This project started with the fabric first, which I love! I bought enough yardage for a top, then I looked for a pattern that would work with what I had in mind.
The pattern is Burda 6977, a peplum top, dress and skirt. This is the top (obviously) and I think I’d like to make the dress as well. I’ve made the top before – Bird Print Peplum Top – and loved it. It’s so easy to wear with both skirts and pants, although it’s better with skirts unless the pants sit quite high on the waist.
The only change I made was to add 1cm (3/8″) of length to the bodice, above the waistline.
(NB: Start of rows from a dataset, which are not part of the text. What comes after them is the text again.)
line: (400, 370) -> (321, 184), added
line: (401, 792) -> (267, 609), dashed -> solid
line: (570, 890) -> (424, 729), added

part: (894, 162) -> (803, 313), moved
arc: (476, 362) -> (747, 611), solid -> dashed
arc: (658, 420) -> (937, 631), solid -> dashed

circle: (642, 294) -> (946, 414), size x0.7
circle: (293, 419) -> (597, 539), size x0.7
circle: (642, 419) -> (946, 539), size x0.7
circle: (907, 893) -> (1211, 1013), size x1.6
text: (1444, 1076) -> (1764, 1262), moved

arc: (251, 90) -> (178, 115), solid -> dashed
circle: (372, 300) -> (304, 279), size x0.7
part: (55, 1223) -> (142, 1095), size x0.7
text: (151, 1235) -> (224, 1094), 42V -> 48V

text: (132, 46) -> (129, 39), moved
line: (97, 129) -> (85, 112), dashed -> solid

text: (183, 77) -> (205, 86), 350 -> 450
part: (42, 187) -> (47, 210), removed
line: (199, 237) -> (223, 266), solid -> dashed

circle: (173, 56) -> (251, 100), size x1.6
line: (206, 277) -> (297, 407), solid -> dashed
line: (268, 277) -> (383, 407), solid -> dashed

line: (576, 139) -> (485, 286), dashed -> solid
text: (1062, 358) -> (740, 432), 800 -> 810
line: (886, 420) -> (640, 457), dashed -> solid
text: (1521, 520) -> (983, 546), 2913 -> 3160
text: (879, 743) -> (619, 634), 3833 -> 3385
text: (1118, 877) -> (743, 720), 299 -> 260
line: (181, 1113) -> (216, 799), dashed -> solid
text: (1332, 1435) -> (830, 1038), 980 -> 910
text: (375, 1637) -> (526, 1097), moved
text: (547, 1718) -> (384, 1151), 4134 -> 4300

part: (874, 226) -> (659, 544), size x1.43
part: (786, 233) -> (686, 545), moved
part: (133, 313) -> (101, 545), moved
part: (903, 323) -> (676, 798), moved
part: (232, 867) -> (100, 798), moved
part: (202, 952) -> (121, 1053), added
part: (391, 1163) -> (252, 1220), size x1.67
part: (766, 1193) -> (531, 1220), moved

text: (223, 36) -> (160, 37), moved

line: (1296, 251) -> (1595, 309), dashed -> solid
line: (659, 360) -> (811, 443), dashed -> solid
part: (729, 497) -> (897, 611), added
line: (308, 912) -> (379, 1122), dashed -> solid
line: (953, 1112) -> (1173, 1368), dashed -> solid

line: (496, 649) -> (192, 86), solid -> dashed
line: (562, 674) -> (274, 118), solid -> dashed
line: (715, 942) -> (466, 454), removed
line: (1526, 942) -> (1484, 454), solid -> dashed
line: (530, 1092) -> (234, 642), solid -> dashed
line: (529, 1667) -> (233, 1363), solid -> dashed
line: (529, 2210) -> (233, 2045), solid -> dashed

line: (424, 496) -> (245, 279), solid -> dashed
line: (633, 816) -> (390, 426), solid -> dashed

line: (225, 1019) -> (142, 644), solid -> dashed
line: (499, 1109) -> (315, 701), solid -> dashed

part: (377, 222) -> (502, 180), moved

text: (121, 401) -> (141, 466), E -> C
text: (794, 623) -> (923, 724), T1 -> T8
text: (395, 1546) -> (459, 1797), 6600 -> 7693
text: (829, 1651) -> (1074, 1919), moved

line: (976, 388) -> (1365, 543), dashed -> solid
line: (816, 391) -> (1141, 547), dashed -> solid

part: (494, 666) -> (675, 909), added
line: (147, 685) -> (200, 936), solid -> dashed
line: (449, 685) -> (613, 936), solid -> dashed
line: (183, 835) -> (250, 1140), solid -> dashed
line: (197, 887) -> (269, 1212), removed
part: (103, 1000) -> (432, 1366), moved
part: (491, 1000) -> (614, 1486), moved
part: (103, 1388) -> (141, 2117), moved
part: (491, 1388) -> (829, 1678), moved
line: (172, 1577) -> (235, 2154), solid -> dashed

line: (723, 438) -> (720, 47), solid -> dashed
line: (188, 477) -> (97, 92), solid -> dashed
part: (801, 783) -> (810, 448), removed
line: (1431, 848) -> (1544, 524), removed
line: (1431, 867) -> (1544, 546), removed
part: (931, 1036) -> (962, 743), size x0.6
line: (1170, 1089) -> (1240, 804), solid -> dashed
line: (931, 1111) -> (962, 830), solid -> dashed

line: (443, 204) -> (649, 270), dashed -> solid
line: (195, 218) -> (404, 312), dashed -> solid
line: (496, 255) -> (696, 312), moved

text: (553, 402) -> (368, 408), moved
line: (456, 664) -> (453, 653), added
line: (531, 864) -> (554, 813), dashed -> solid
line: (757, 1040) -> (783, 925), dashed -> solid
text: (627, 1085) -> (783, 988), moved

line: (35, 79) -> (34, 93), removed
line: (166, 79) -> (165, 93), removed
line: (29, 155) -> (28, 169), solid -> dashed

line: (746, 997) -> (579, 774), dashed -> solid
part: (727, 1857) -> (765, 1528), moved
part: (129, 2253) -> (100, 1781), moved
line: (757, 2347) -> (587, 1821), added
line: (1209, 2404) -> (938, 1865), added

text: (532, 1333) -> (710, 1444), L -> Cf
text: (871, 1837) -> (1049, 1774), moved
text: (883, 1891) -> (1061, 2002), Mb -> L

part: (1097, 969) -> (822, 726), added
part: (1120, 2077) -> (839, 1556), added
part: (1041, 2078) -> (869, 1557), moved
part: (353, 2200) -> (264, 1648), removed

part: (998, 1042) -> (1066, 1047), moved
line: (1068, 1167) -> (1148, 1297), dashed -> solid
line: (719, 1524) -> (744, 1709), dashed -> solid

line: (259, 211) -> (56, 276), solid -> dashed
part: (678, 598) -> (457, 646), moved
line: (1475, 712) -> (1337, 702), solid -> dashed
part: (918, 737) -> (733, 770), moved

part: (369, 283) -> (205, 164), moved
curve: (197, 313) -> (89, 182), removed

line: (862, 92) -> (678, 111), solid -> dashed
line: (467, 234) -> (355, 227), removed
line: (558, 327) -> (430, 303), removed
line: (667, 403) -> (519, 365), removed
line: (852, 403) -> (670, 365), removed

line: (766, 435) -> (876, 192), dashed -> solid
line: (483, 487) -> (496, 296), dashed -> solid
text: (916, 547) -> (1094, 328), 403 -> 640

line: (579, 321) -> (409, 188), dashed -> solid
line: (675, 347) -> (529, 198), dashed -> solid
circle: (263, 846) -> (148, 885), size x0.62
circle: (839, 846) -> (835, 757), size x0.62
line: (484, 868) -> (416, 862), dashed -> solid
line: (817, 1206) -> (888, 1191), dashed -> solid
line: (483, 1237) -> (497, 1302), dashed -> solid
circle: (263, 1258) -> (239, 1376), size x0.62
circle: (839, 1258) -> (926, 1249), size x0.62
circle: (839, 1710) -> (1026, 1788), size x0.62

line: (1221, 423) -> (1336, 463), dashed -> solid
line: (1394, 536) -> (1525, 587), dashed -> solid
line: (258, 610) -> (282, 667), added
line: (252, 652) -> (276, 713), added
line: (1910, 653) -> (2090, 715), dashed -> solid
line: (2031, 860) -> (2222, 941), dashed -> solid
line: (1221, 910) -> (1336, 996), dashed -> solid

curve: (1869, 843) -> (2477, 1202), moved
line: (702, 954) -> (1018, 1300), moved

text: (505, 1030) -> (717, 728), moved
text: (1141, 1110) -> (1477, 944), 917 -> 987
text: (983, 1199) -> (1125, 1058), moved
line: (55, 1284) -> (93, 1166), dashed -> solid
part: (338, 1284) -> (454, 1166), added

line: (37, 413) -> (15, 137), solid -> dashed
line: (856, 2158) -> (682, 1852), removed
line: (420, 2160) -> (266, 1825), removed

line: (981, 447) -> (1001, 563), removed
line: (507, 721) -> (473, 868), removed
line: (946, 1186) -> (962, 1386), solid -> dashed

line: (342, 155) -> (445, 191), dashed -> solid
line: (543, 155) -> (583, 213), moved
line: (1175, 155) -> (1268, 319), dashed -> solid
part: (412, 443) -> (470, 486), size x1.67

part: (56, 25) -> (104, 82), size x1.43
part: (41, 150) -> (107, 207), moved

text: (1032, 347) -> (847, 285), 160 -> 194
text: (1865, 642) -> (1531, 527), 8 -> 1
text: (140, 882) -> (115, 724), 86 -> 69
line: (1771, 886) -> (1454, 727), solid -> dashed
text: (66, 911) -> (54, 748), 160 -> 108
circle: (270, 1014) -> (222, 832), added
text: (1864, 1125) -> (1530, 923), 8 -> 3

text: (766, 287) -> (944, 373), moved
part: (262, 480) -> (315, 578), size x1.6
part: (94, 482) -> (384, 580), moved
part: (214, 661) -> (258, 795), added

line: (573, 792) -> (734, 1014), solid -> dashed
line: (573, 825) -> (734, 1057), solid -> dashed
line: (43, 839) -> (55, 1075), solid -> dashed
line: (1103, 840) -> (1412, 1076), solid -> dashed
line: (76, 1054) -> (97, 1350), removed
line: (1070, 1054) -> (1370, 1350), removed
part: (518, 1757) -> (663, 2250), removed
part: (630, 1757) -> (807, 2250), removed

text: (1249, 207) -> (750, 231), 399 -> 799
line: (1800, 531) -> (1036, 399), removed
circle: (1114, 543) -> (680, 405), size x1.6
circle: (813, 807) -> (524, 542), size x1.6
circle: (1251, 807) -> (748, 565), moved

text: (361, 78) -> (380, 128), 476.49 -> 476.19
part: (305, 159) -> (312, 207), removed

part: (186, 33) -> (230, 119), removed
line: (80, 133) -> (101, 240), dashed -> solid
It’s sitting in the perfect spot for me now.
And luckily, I didn’t end up with any ‘fig leaves’ or boob flowers. I like how that one big pale pink flower on the left shoulder looks like a corsage.
I can get this top out of 1 metre of Nani Iro double gauze – yay! I often see this fabric at Spool of Thread and love it, but since it’s expensive I only want to buy exactly what I need. Now I know that one metre is enough.
I lined it with turquoise cotton voile. I’d originally bought the turquoise fabric for a top but decided it was too wrinkly for a top. Makes a great lightweight lining fabric though!
However, I changed sewing machine thread colour so many times that I started to regret my turquoise lining choice.
- Purple body: purple thread
- Turquoise lining: turquoise thread
- Sewing lining to shell: purple
- Understitching: turquoise
- Zipper: purple
- and so on!
I did remember to fuse the interfacing to the lining this time and not to the main fabric. I still think this is sort of a lazy method, but it’s a quick top so I don’t mind. If I were making an extra-special version I might consider making separate facing pieces that attach to the lining, for nicer neckline edges.
I understitched the peplum hem, which looks particularly nice to me. I pressed the peplum so a little bit of the purple fabric rolled to the underside. This ensures that the bright blue lining won’t show at the edges.
This also means that the lining ends up longer at the top edge of the peplum, since more lining fabric is rolled to the inside than if I’d folded it exactly on the lower seamline. If you do this (or something similar) make sure you use the main fabric raw edge as your guide for the waistline seam. (You could trim the excess lining if that makes it easier to remember and easier to sew the seam.)
As I was working on this top I wondered if the print was a bit loud. Weird, eh? I love loud! Maybe my tastes are slowly becoming more refined. I’m glad I made it a top though and not a dress or larger garment.
I used an invisible zipper as per the directions, instead of the lapped zipper I used in the first version of this pattern. This is better as it’s more subtle. Do be careful if you’re sewing something in double gauze and inserting an invisible zipper though, I caught a bit of the fabric in the zipper and it left a snag.
Funny fact about this top: I have worn my first version quite a lot and if you wear it with pants, the back peplum point has a tendency to slip into the back of your pants when you bend or sit. It’s so much better with a skirt that hits at the natural waist. Perhaps if I wore pants that hit at the waist they’d be fine too.
I used leftover plaid bias tape from the book to finish the armholes. It’s cute on the inside, and no one will see it from the outside. (See how the bias tape is used to finish the edges in more detail, here.)
And I added a Handmade with Love label – I’d forgotten to sew it to the lining when it was flat, so I went back in through the center back opening and sewed it to the lining, making sure not to catch the main fabric.
Back view, flat:
Verdict: love it! It’s a good seasonless colour, I think, even though it will probably suit warmer weather outfits best. The extra centimetre (1/2″) of length in the body feels better to wear than my first version. It’s a really quick top to make, especially for a lined top, and it’s flattering to wear.